Valuers are warned to be critical of everything and to make their own assessments:

  • First: Is it energy efficient when compared to market standards? A NABERS rating is a reasonable but not complete indicator of this.
  • Second: Is it energy efficient with respect to its technical potential, i.e. it is generally as good as it can be within its current design limitations
  • Thirdly: Does it possess good ‘‘green bones” ? In other words, can it achieve a good standard of sustainability cost effectively without significant interruption of its income flow?

On green leases, the guide says:

Green Leases are a mechanism allowing property owners and tenants to formalise requirements relating to future building performance in terms of sustainability. Green Leases can be considered as either light, mid or dark green, depending on the extent of actions required by either party and the penalty for non-compliance.

Critical Issues:

  • Valuers should tailor their information requests for large commercial assets based on their characteristics.
  • At inspection a valuer should gain an understanding of the property owner’s strategy in relation to sustainability, capital works completed and committed to improve sustainability and the scope of potential works in the future.
  • Where major tenants have known CSR requirements valuers should be mindful that the property will meet those requirements at lease expiry. This will need to be reflected in renewal probabilities. 4. Where tenant leases include green lease clauses valuers will need to be mindful that property owners and tenants are meeting the requirements of the clauses.
  • Valuation reports should clearly show the impact of sustainability ratings, requirements and capital works on property valuation, both at the date of valuation and throughout the projected cash flow.

The guide gets technical.

In the section on “hard assets” the guide adviser that valuers may need assistance from technical advisers.
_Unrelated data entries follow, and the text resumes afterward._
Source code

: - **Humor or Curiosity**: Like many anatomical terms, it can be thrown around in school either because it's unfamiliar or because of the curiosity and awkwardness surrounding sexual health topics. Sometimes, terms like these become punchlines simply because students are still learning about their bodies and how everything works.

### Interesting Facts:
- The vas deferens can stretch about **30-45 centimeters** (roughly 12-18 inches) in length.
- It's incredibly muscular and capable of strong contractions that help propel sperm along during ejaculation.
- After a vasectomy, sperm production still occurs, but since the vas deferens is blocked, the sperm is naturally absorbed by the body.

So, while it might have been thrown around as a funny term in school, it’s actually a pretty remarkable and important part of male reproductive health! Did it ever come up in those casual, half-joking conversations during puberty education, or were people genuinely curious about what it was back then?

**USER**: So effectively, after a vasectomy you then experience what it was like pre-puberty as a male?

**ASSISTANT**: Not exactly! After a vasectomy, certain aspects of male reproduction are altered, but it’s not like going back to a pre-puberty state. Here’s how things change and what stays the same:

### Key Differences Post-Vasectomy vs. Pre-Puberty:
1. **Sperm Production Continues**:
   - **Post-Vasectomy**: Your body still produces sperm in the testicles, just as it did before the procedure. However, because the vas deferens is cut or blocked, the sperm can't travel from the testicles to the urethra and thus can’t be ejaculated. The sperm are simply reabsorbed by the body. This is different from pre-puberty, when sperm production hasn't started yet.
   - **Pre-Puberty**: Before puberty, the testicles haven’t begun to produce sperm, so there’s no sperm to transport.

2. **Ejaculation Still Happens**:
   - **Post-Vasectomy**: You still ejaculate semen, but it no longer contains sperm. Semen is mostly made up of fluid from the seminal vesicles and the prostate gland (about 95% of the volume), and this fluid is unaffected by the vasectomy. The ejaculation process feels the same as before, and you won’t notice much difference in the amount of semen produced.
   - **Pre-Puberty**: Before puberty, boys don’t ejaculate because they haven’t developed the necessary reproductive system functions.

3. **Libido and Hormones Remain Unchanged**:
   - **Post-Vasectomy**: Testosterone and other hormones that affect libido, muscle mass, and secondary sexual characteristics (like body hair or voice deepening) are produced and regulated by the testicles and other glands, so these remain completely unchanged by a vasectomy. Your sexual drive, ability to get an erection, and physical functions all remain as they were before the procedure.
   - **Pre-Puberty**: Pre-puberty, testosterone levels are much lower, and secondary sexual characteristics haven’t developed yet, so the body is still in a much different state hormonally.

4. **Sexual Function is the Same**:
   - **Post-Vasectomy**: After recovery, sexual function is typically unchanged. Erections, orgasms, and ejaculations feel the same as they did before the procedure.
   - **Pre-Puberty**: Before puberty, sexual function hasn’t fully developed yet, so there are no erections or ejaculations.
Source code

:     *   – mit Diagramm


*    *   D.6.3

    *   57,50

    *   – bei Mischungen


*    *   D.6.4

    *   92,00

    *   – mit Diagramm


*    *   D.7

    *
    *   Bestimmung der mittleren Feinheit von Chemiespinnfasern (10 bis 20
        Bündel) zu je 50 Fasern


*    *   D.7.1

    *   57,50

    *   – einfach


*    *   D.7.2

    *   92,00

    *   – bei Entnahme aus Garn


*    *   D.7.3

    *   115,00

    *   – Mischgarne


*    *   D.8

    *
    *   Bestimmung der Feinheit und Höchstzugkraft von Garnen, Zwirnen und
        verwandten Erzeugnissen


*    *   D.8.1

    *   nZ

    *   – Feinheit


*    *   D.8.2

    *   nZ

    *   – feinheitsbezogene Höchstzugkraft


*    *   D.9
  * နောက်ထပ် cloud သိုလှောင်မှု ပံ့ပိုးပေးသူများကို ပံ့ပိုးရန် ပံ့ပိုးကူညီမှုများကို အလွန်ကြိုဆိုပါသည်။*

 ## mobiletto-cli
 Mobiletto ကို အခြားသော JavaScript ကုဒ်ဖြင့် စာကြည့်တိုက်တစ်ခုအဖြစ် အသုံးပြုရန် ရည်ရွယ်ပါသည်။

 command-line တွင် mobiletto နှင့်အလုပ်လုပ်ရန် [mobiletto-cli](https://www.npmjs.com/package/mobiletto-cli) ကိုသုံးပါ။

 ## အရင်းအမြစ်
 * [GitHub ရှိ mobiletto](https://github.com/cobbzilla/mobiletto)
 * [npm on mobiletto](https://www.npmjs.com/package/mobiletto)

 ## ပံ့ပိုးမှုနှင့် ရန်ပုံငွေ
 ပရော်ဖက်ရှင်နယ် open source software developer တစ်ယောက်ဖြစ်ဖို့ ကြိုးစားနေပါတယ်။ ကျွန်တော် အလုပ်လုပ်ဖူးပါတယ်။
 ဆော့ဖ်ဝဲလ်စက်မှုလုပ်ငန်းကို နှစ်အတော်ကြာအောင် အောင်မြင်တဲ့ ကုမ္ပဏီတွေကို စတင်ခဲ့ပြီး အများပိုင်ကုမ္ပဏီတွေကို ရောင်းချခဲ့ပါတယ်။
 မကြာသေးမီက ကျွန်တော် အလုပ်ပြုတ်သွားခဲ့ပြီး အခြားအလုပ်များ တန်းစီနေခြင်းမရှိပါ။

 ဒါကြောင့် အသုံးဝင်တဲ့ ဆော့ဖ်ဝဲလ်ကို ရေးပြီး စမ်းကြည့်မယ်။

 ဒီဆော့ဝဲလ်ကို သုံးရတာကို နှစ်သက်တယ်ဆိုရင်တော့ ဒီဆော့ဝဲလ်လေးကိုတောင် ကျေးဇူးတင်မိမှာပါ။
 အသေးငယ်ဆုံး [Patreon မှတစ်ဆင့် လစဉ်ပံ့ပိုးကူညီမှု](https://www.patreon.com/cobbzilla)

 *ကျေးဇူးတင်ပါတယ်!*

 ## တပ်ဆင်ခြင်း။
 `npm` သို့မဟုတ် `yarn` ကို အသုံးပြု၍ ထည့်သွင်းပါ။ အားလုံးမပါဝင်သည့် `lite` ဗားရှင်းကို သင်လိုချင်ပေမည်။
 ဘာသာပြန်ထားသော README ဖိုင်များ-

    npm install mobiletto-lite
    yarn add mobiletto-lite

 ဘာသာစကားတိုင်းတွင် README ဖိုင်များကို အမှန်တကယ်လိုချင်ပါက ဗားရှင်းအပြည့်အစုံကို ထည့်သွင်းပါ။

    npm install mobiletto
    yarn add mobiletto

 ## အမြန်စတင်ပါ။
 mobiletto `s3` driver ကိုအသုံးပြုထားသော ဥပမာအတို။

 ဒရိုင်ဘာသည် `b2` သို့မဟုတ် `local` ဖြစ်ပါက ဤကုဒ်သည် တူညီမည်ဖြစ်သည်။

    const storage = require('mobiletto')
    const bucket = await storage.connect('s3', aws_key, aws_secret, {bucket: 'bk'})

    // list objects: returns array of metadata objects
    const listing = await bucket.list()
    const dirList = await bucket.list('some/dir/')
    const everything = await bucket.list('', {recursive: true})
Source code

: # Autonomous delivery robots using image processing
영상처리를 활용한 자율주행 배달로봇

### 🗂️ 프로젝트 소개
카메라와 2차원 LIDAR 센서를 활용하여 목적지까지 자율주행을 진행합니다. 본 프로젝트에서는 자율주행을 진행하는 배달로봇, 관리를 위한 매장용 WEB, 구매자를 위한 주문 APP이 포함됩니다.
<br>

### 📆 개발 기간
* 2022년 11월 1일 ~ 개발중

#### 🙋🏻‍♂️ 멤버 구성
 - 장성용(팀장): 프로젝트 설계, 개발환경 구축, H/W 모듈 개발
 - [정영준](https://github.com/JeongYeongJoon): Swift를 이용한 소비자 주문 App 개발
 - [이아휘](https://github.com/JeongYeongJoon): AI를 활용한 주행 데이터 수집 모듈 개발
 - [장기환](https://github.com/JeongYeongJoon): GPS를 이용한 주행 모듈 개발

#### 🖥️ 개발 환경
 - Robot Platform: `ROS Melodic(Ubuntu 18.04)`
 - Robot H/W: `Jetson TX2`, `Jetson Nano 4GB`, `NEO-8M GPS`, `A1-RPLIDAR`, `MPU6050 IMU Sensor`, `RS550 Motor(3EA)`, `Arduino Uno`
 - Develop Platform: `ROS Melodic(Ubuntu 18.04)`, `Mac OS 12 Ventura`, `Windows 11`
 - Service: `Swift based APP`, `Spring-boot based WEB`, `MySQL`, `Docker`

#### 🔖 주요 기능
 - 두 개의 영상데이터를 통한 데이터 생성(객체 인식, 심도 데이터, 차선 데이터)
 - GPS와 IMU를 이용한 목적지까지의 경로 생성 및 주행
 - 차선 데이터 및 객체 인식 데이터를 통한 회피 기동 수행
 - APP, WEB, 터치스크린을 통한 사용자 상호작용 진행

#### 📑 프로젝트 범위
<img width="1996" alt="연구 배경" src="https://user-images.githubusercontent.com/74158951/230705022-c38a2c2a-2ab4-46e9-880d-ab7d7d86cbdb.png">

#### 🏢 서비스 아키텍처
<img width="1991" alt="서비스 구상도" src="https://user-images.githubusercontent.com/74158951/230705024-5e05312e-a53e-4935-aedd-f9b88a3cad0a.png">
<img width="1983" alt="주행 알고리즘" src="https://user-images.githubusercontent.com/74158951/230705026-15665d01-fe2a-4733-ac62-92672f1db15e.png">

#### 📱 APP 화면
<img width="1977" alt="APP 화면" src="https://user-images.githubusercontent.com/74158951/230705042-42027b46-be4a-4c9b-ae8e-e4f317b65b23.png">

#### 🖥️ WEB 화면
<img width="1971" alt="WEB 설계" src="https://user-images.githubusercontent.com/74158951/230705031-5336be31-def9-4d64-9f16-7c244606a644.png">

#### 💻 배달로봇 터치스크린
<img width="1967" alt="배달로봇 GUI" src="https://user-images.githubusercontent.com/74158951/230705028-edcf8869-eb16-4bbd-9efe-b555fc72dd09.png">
It provides introductory advice on metering; “Is there an energy efficiency sub metering system in place and is there reliable energy consumption information?”

“Is the metering system operation and accurate?”

On lighting, it warns that new systems such as LED, E1 and organic LED technologies have only just arrived on the market but others are “just around the corner, and they may make even the current/new office lights obsolete.”

The guide also looks into:

  • Air Handling and Distribution
  • Water usage
  • Building Management and Control System
  • The façade and building structure
  • Waste management
  • Car parks

Under “soft assets” the guide ventures into even more complex territory:

  • Is there a history of sustainability consciousness in the building, including energy efficiency and water efficiency?
  • Is there an energy efficiency and or water reporting process in place?
  • Has the building been managed and maintained to optimise energy efficiency?
  • Are environmentally friendly cleaning materials used?
  • Are environmentally friendly pesticides used?

Carbon efficiency

“Carbon efficiency is concerned with the efficiency with which a building uses its embodied carbon. The calculation of carbon efficiency will be based on the carbon embodied or bound into the building during material extraction and manufacture, construction, management, alteration and even demolition and reconstruction of the building.

“The system can then be used for tracking the carbon through the life of the building and future buildings on that site. This type of Carbon Foot printing is already being used by product manufacturers and retailers.

“Valuation is a factor of the market and if at the time of the valuation the market is not including embodied energy, then it will not be factored into the sustainable performance/valuation.

“When the market takes embodied energy into account the more discerning valuers will start to factor it is as a risk. The risk will probably be driven by the cost of carbon when this is factored into materials and building systems.

“RICS already has a guide for this, Redefining Zero (2010), as “an approach” for the measurement of embodied energy in buildings.